Yeah-I am really hoping to avoid that-they live about 2 hours from me in another state and I think that is where I would have to file. I may be able to convince a lawyer friend to write a letter.....maybe......


----------



## Saddlebag (Jan 17, 2011)

A phone call to your local court house will answer about who has to be in what state. They will also answer your questions about filing.


----------



## Joe4d (Sep 1, 2011)

did any transactions go through US mail ? You might have mail fraud issuses. I wouldnt lower your self to the nitpicking childish insults.
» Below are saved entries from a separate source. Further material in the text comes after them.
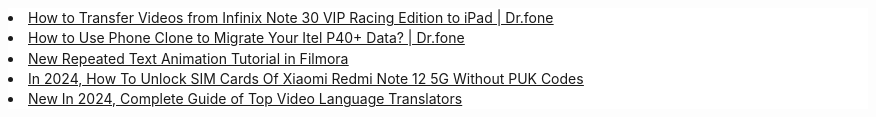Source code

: <li><a href="https://android-transfer.techidaily.com/how-to-transfer-videos-from-infinix-note-30-vip-racing-edition-to-ipad-drfone-by-drfone-transfer-from-android-transfer-from-android/"><u>How to Transfer Videos from Infinix Note 30 VIP Racing Edition to iPad | Dr.fone</u></a></li>
<li><a href="https://android-transfer.techidaily.com/how-to-use-phone-clone-to-migrate-your-itel-p40plus-data-drfone-by-drfone-transfer-from-android-transfer-from-android/"><u>How to Use Phone Clone to Migrate Your Itel P40+ Data? | Dr.fone</u></a></li>
<li><a href="https://ai-editing-video.techidaily.com/new-repeated-text-animation-tutorial-in-filmora/"><u>New Repeated Text Animation Tutorial in Filmora</u></a></li>
<li><a href="https://sim-unlock.techidaily.com/in-2024-how-to-unlock-sim-cards-of-xiaomi-redmi-note-12-5g-without-puk-codes-by-drfone-android/"><u>In 2024, How To Unlock SIM Cards Of Xiaomi Redmi Note 12 5G Without PUK Codes</u></a></li>
<li><a href="https://ai-voice-clone.techidaily.com/new-in-2024-complete-guide-of-top-video-language-translators/"><u>New In 2024, Complete Guide of Top Video Language Translators</u></a></li>
</ul></div>

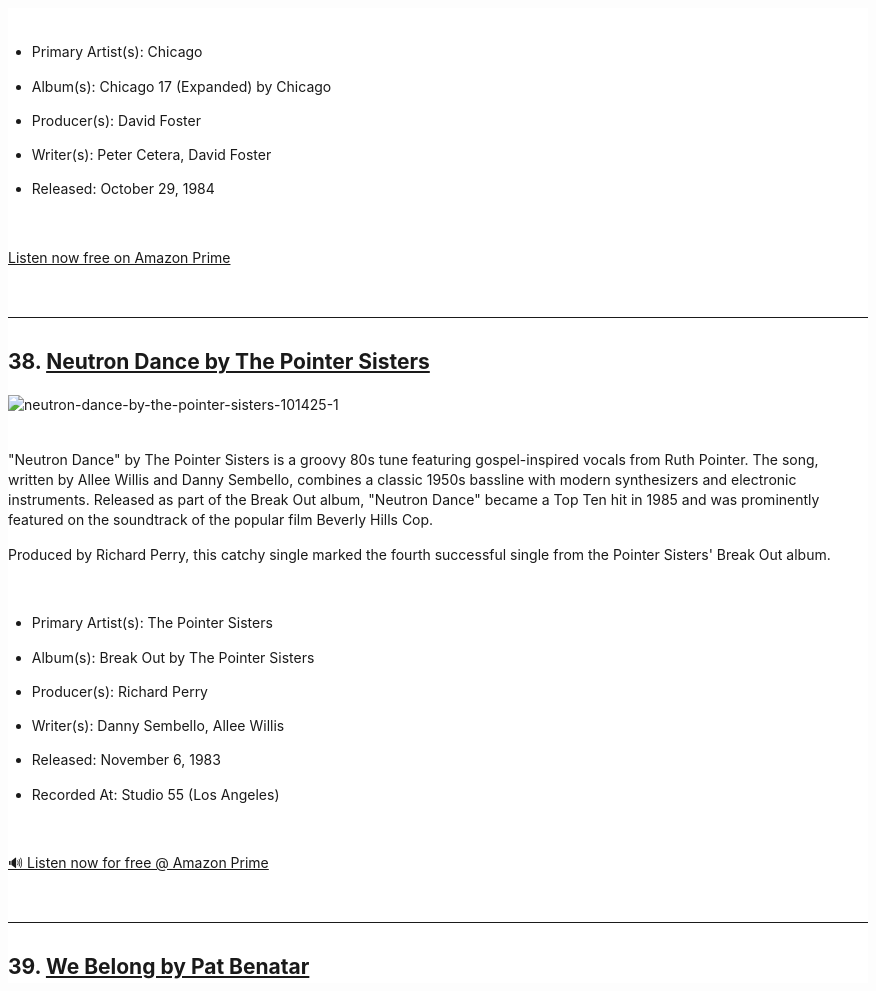<br>

- Primary Artist(s): Chicago

- Album(s): Chicago 17 (Expanded) by Chicago

- Producer(s): David Foster

- Writer(s): Peter Cetera, David Foster

- Released: October 29, 1984

<br>

[Listen now free on Amazon Prime](https://serp.ly/amazonprime)

<br>

<hr>

## 38. [Neutron Dance by The Pointer Sisters](https://serp.ly/amazon/Neutron+Dance+by%C2%A0The%C2%A0Pointer+Sisters?i=digital-music)

<div class="image"><img alt="neutron-dance-by-the-pointer-sisters-101425-1" height="540" src="https://imagedelivery.net/XRNHhJkVKCwA1q8dBxfEtw/neutron-dance-by-the-pointer-sisters-101425-1/h=540,fit=pad,background=black"/></div>

<br>

"Neutron Dance" by The Pointer Sisters is a groovy 80s tune featuring gospel-inspired vocals from Ruth Pointer. The song, written by Allee Willis and Danny Sembello, combines a classic 1950s bassline with modern synthesizers and electronic instruments. Released as part of the Break Out album, "Neutron Dance" became a Top Ten hit in 1985 and was prominently featured on the soundtrack of the popular film Beverly Hills Cop.

Produced by Richard Perry, this catchy single marked the fourth successful single from the Pointer Sisters' Break Out album.

<br>

- Primary Artist(s): The Pointer Sisters

- Album(s): Break Out by The Pointer Sisters

- Producer(s): Richard Perry

- Writer(s): Danny Sembello, Allee Willis

- Released: November 6, 1983

- Recorded At: Studio 55 (Los Angeles)

<br>

[🔊 Listen now for free @ Amazon Prime](https://serp.ly/amazonprime)

<br>

<hr>

## 39. [We Belong by Pat Benatar](https://serp.ly/amazon/We+Belong+by%C2%A0Pat%C2%A0Benatar?i=digital-music)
File a complaint with the BBB in their area, send them a certified letter (keep a copy) demanding your money or you will be seeking legal action within 30 days. Then file a lawsuit.


----------



## Delfina (Feb 12, 2010)

A certified letter from an attorney may be enough of a scare tactic to get your $$ + interest AND fees.


----------



## franknbeans (Jun 7, 2007)

Joe4d said:


> did any transactions go through US mail ? You might have mail fraud issuses. I wouldnt lower your self to the nitpicking childish insults. File a complaint with the BBB in their area, send them a certified letter (keep a copy) demanding your money or you will be seeking legal action within 30 days. Then file a lawsuit.


Nitpicking childish insults? Where? Really after nearly 2 yrs? Only thing that went thru the mail is the one check I have received. Nothing else. All on person. I just happened to stop in the day -yes day they were cloing their shop-got lucky on that one. I talked to them again tonite-promise me a check this week. If not-I will look into a check from at atty and/or BBB in their area-altho they closed their shop and really only do business on the road......I do know where they are based tho, at least an area, and some of them are on FB.......so they are findable.


----------



## ESPIE413 (Aug 27, 2012)

small claims court, even if you "win" you still have to go after them to get the money. the court does nothing to get you the money you are owed, they just tell you you win and they have to pay you. 

just adding my two cents. however, i wouldn't let them go. if you need the money, then get it. its yours in the first place.


----------



## AlexS (Aug 9, 2010)

I'd take them to court. I realize that a 2 hour drive is a pain, but I do that almost daily to take the kids to the office (it's 30 mins each way, and they are there for 2.5 hours so I come home). I am sure as heck not being paid as much as $1k, and I think it's worth the drive time to come home.


----------



## franknbeans (Jun 7, 2007)

Update-still nothing from them despite certified letters giving them until 4/1, so the papers will be sent in and the case filed. I do not need to be there unless they decide to defend-then I will need to be. After 2 years this is a little ridiculous, and I am feeling a bit ****ed-like they are thumbing their noses at me and daring me to file-so-here goes. Constable delivered and all. Perhaps then they will get the hint.


----------



## wetrain17 (May 25, 2011)

Hopefully you will hear from them soon and get your money back.


----------